(Beginning of Entries shown)
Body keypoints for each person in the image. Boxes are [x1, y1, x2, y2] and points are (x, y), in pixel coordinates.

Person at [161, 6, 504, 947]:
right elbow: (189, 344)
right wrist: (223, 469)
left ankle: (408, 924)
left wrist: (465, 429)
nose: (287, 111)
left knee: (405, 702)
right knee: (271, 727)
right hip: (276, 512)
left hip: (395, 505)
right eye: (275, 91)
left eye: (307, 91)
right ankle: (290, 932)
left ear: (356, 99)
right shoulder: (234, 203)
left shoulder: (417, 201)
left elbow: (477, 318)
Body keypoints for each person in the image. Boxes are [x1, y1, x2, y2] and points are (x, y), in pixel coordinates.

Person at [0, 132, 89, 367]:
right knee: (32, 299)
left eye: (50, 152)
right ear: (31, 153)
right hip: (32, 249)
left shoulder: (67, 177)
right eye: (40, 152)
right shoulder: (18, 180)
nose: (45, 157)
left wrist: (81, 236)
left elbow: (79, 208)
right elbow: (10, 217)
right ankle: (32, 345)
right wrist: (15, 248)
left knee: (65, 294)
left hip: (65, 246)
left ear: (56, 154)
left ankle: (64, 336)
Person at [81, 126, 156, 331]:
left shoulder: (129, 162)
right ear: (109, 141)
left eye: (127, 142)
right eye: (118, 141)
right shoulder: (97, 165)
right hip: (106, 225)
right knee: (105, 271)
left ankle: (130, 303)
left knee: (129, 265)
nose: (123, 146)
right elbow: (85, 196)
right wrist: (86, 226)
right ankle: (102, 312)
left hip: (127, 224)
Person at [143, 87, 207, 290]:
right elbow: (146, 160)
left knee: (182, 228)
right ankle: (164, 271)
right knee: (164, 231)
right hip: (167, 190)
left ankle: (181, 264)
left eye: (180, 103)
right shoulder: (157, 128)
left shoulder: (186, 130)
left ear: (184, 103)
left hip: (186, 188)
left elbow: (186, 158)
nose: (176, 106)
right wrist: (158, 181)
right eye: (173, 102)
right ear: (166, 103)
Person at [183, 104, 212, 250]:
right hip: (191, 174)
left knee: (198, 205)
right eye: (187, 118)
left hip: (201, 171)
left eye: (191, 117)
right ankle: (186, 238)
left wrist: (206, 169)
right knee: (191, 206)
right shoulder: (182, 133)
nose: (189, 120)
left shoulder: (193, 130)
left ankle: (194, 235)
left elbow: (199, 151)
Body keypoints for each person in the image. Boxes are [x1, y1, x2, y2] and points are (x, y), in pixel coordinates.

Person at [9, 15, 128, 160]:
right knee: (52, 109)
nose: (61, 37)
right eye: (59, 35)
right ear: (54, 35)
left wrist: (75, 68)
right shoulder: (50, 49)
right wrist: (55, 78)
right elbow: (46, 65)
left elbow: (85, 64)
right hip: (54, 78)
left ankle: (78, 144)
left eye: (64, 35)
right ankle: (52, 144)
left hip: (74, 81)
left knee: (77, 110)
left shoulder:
(End of Entries shown)
Check every line of the data above for the string "knee", and copy those that have it.

▶ **Problem solution**:
left knee: (405, 702)
right knee: (271, 727)
right knee: (32, 299)
left knee: (65, 294)
right knee: (105, 271)
left knee: (129, 265)
left knee: (182, 228)
right knee: (164, 231)
left knee: (198, 205)
right knee: (191, 206)
right knee: (52, 109)
left knee: (77, 110)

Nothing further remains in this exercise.